遡ること13年ほど前の平成16年、新しい医師臨床研修制度の影響により、全国各地で大学による医師の引き揚げが始まりました。多くの地方病院が医師不足に陥り、診療体制の弱体化や著しい経営悪化により、地域医療の崩壊が全国的に叫ばれるようになりました。掛川市・袋井市においても例外ではなく、救急車が断られる、お産ができない、手術ができないなど、将来的に市民病院をどうするのかといったことが喫緊の課題として日々、危機感が増していく事態となりました。このことを受け、両市それぞれが「病院の在り方検討会」を設置、検討を進めた結果、双方の検討会ともに「単独での建て替えは困難」「病院統合による建設を目指すべき」との答申が出されました。平成19年12月には「掛川市・袋井市新病院建設協議会」が設置され、統合に向けた本格的な議論へと協議の場を移すことになりました。
協議会の会長には、しずおか健康長寿財団理事長で元県立総合病院長の佐古先生にご就任いただき、副会長職には寺尾先生(元浜松医科大学長)、松尾先生(現名古屋大学総長)と、今考えても信じられないような強力な布陣で協議が開始されました。もちろん、病院問題は両市民の最大関心事ということで、市長、市議会議員、院長、看護部長、市民代表、有識者など、総勢36名の委員が、毎月参集し、丁々発止の議論が進められました。
協議会の模様はすべて公開され、新聞、テレビ等でも毎回報道されましたが、協議の過程では実に様々なドラマが生まれました。
規模や経営形態、両市の負担割合など、多くの課題がある中で、最大のヤマ場はなんと言っても建設場所の問題だったと思います。

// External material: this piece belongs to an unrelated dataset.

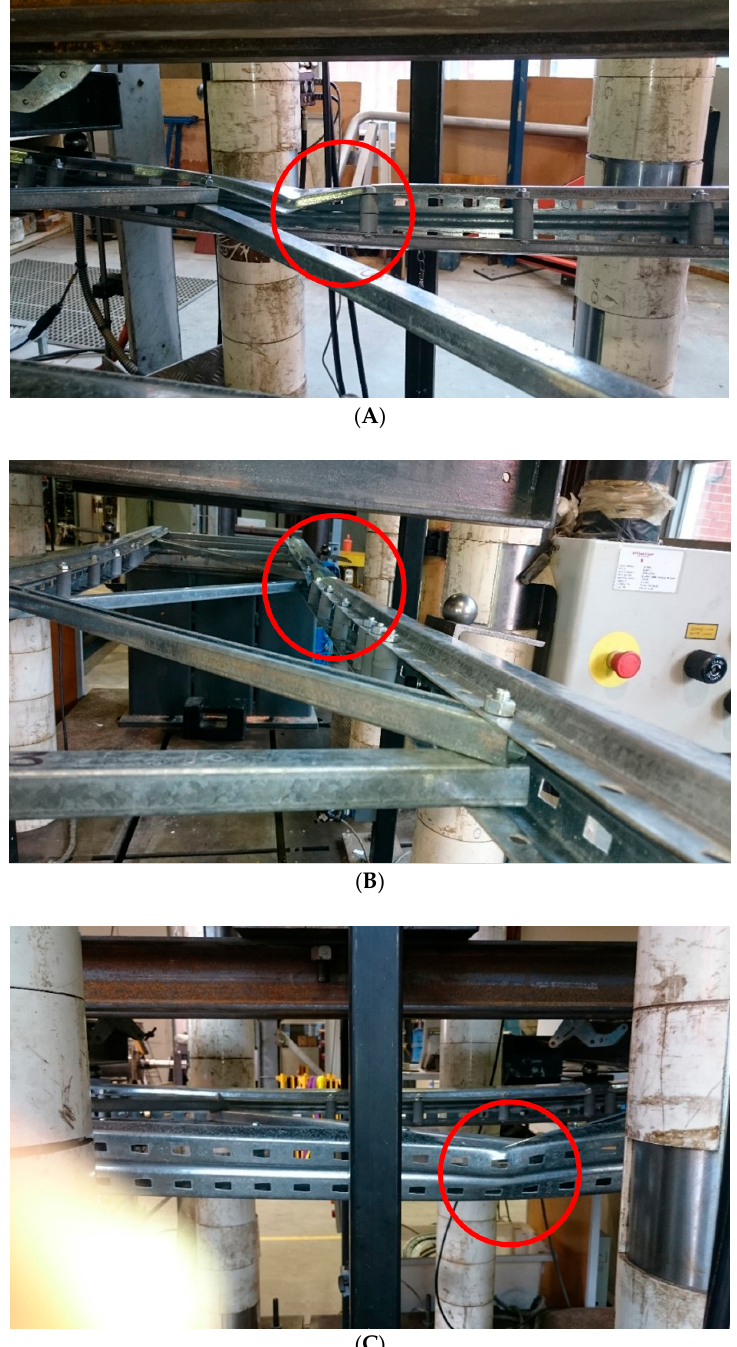
Figure 12. The observed failure mode for reinforced specimens with 200 mm reinforcing pitch during the major axis test: ( A ) 200RMJM-test1; ( B ) 200RMJM-test2; ( C ) 200RMJM-test3.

当時、両市、両市議会ともに統合すべきとの総論的な考えに違いはありませんでしたが、やはり市民の利便性や旧市民病院に対する市民感情を代弁する立場から、互いの主張には隔たりがあり、結局、最終回と考えていた協議会でも合意に至ることができませんでした。
その時の佐古会長の鬼気迫る発言に、皆、一瞬言葉を失いました。
「一体、一年間の議論は何だったのか?この場で合意できなければ、縁もゆかりも無い私が貴重な時間を割いて協力してきた意味がない。こんなアホらしいことはやっておれん。この会は決裂、終了としたい。」先生は回想の中で「大見得を切った。」と述べておりますが、これまでの議論を冷静沈着に進め、時には両市の融和を図り、時にはユーモアを交えて導いてきた先生から出た、あまりにも衝撃的な言葉でした。歩み寄りが難しい両市への歯がゆい思いと、この役を引き受けた以上は、絶対に地域医療を崩壊させてはならないとする強い意志から発せられたものだったと思います。

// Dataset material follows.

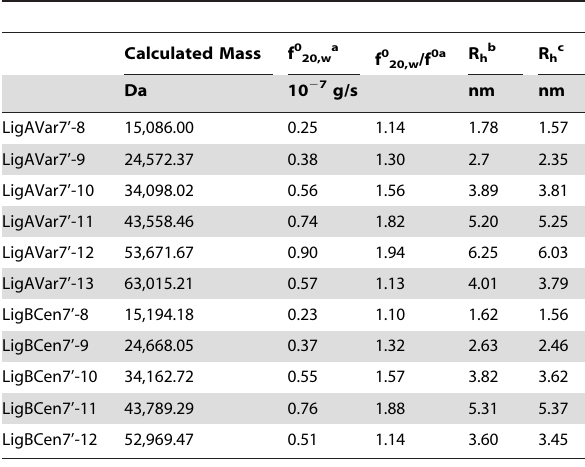
Table 5. Summary of hydrodynamic parameters of truncated Lig proteins in Tris pH 7.0 determined by AUC and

佐古会長にも大学にもそっぽを向かれ、病院の崩壊も見え隠れする中、両市、両市議会などの関係委員から、「建設場所についてもう一回だけ協議の場を設けてほしい。」との申し入れが佐古会長に行われ、再度、建設場所のみを協議対象として10回目の協議会が開かれました。その場で正副会長による「裁定案」が出され、一応、全会一致という形で合意に至りましたが、袋井市の委員からは「苦渋以上の決断」、掛川市の委員からは「断腸の思い」という思いも語られる中、何とか決着に至りました。当時の委員の方々の安堵の顔と疲労困憊の姿が重なって思い出され、今でもあの時の光景は忘れることはできません。
翌日には、静岡、中日をはじめ読売、朝日、毎日、産経の各社新聞に大きく取り上げられ、あらためて医療に対する関心の大きさと統合の難しさを痛感した出来事でした。

病院統合に対する両市民の思いを表したフローチャート

病院統合に対する両市民の思い
掛川市側は断腸の思い、袋井市側は苦渋以上の決断
それぞれの思いを乗り越え両市民の期待

  • 新病院は、24時間365日質の高い医療(救急)を提供できる病院になってほしい
  • あらゆる災害に対して両市民の命を守る拠点になってほしい

当時の詳細な記録は、平成27年10月に掛川市・袋井市、両市が共同して作成した「掛川市・袋井市両市病院統合記念誌 中東遠総合医療センター開設への道」に細かに収載されていますので、図書館等でご覧いただければ、緊迫感が伝わってくるものと思います。興味がありましたらご覧ください。

第2ステージへ向けて

開院以降の4年間は、名倉先生のリーダーシップの下、患者数や収益面において想定を上回る診療実績を上げてきました。開院前の説明会では「100人の医師が本当に集まるのか?」「統合は無駄ではないのか?」との疑問がどの会場でも聞かれましたが、平成29年1月1日時点では121人の医師(研修医を含む)が勤務しています。
運営面でも、入院・外来の患者数については、旧病院の合計値を大きく上回る実績を上げ、国や全国の医療関係者からも注目されるほどの大きな成果を上げています。また、「救急搬送応需率」(救急受け入れ要請に対し断らずに受け入れた率)に至っては県内2位と、地域医療、ことさら市民の安全、安心な暮らしに大いに寄与しているものと思います。

平成27年救急車・ホットライン応需率の棒グラフ

グラフ説明(平成27年救急車・ホットライン応需率
県内他病院との比較
分子:救急車で来院した患者数
分母:救急車受け入れ要請件数
藤枝99.0%、中東遠96.3%、聖隷赤十字96.1%、磐田96.1%、静岡赤十字94.6%、県立総合93.0%、聖隷浜松92.7%、浜松医療90.9%、聖路加90.3%、遠州82.6%、三島80.6%、平成26年中東遠98.6%
全病院平均は84.5%(nは280))

職員一人ひとりの頑張りがあってこそとは思いますが、ここまで中東遠総合医療センターを引っ張っていただいた名倉先生のご功績については、あらためて心から敬意を表します。
今後は宮地正彦新体制がそれらを引き継ぎ、さらに向上させていくことへの挑戦が始まります。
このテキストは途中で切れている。